### What the exercise asks
An exact reproduction of the entries is needed. Keep all pictures out of it.

### Listed records

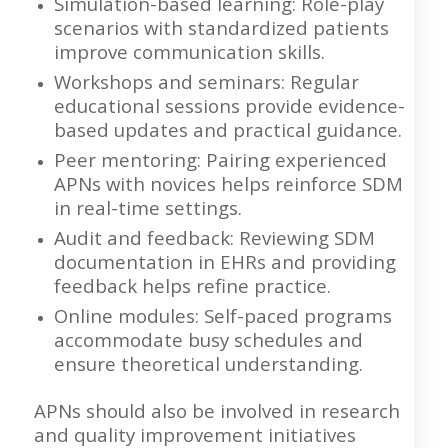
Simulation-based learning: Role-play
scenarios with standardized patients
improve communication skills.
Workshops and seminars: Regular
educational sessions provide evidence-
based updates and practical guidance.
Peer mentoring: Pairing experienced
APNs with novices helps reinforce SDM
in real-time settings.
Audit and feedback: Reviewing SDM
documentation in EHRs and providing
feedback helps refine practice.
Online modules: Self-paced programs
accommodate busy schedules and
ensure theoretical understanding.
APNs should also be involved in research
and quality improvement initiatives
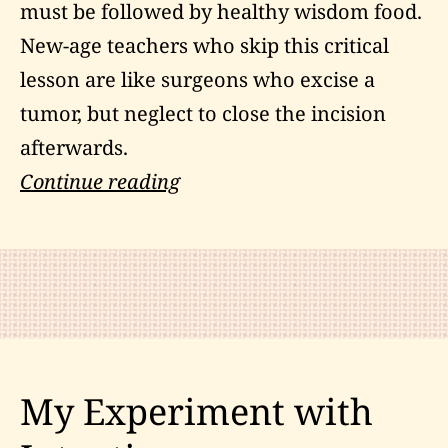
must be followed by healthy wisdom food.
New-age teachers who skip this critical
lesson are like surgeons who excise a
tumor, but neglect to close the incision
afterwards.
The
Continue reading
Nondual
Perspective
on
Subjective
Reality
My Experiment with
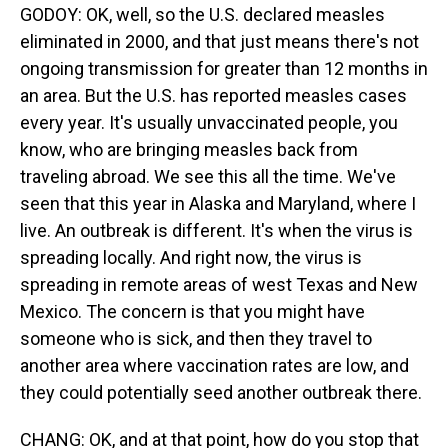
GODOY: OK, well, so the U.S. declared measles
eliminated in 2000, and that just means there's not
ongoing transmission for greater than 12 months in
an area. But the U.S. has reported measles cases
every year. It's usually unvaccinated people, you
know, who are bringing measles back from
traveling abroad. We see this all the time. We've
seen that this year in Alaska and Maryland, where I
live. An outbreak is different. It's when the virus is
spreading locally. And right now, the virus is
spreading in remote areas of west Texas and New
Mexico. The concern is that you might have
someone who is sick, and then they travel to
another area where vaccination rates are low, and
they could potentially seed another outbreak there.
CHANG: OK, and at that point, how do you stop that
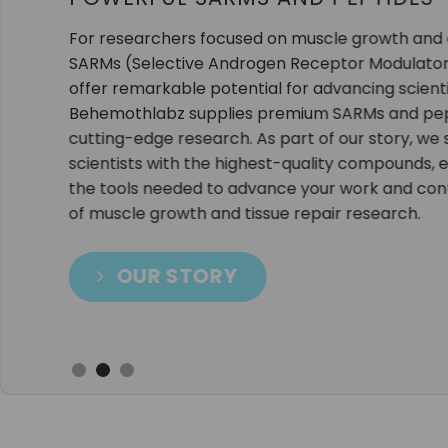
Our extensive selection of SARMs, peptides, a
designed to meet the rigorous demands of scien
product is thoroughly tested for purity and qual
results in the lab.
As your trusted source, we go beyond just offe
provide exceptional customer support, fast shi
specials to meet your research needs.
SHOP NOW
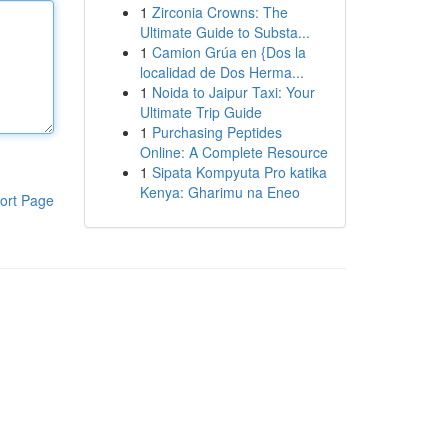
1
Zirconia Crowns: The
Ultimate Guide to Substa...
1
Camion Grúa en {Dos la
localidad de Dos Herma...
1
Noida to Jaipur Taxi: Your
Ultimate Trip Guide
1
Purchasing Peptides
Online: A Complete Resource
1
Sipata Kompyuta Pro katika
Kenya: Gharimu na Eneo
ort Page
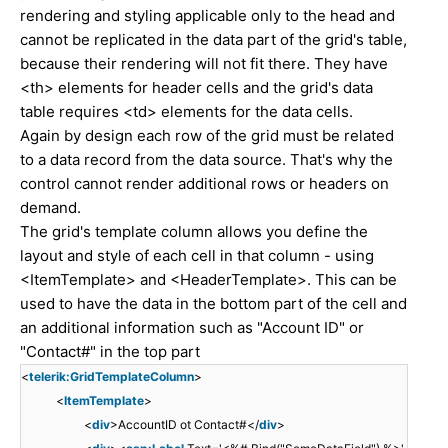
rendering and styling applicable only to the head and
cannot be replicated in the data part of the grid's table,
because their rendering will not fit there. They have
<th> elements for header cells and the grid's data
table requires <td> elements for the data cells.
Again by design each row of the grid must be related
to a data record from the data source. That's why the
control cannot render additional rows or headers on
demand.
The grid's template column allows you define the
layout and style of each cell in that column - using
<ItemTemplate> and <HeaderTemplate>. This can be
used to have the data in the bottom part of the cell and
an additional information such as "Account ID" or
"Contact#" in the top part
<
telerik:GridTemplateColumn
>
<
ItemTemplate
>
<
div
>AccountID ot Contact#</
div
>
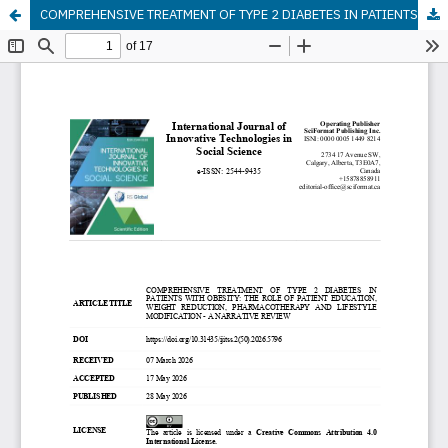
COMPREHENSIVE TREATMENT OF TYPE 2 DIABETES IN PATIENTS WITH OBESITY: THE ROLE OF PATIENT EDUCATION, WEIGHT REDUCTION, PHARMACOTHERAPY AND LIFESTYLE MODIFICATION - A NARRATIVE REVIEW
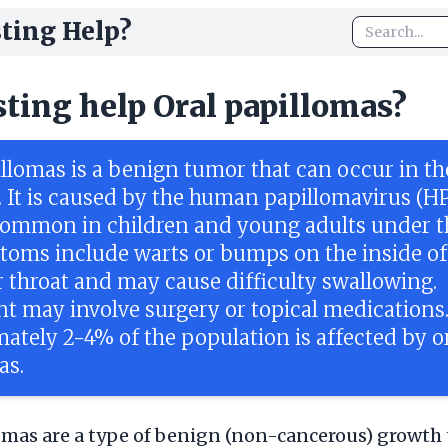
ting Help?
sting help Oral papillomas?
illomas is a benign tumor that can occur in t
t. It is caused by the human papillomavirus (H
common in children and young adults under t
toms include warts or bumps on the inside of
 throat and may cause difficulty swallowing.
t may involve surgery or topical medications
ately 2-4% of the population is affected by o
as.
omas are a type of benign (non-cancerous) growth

### Your solution
Simulation-based learning: Role-play
scenarios with standardized patients
improve communication skills.
Workshops and seminars: Regular
educational sessions provide evidence-
based updates and practical guidance.
Peer mentoring: Pairing experienced
APNs with novices helps reinforce SDM
in real-time settings.
Audit and feedback: Reviewing SDM
documentation in EHRs and providing
feedback helps refine practice.
Online modules: Self-paced programs
accommodate busy schedules and
ensure theoretical understanding.
APNs should also be involved in research
and quality improvement initiatives
must be followed by healthy wisdom food.
New-age teachers who skip this critical
lesson are like surgeons who excise a
tumor, but neglect to close the incision
afterwards.
The
Continue reading
Nondual
Perspective
on
Subjective
Reality
My Experiment with
GODOY: OK, well, so the U.S. declared measles
eliminated in 2000, and that just means there's not
ongoing transmission for greater than 12 months in
an area. But the U.S. has reported measles cases
every year. It's usually unvaccinated people, you
know, who are bringing measles back from
traveling abroad. We see this all the time. We've
seen that this year in Alaska and Maryland, where I
live. An outbreak is different. It's when the virus is
spreading locally. And right now, the virus is
spreading in remote areas of west Texas and New
Mexico. The concern is that you might have
someone who is sick, and then they travel to
another area where vaccination rates are low, and
they could potentially seed another outbreak there.
CHANG: OK, and at that point, how do you stop that
Our extensive selection of SARMs, peptides, a
designed to meet the rigorous demands of scien
product is thoroughly tested for purity and qual
results in the lab.
As your trusted source, we go beyond just offe
provide exceptional customer support, fast shi
specials to meet your research needs.
SHOP NOW
1
Zirconia Crowns: The
Ultimate Guide to Substa...
1
Camion Grúa en {Dos la
localidad de Dos Herma...
1
Noida to Jaipur Taxi: Your
Ultimate Trip Guide
1
Purchasing Peptides
Online: A Complete Resource
1
Sipata Kompyuta Pro katika
Kenya: Gharimu na Eneo
ort Page
rendering and styling applicable only to the head and
cannot be replicated in the data part of the grid's table,
because their rendering will not fit there. They have
<th> elements for header cells and the grid's data
table requires <td> elements for the data cells.
Again by design each row of the grid must be related
to a data record from the data source. That's why the
control cannot render additional rows or headers on
demand.
The grid's template column allows you define the
layout and style of each cell in that column - using
<ItemTemplate> and <HeaderTemplate>. This can be
used to have the data in the bottom part of the cell and
an additional information such as "Account ID" or
"Contact#" in the top part
<
telerik:GridTemplateColumn
>
<
ItemTemplate
>
<
div
>AccountID ot Contact#</
div
>
COMPREHENSIVE TREATMENT OF TYPE 2 DIABETES IN PATIENTS WITH OBESITY: THE ROLE OF PATIENT EDUCATION, WEIGHT REDUCTION, PHARMACOTHERAPY AND LIFESTYLE MODIFICATION - A NARRATIVE REVIEW
ting Help?
sting help Oral papillomas?
illomas is a benign tumor that can occur in t
t. It is caused by the human papillomavirus (H
common in children and young adults under t
toms include warts or bumps on the inside of
 throat and may cause difficulty swallowing.
t may involve surgery or topical medications
ately 2-4% of the population is affected by o
as.
omas are a type of benign (non-cancerous) growth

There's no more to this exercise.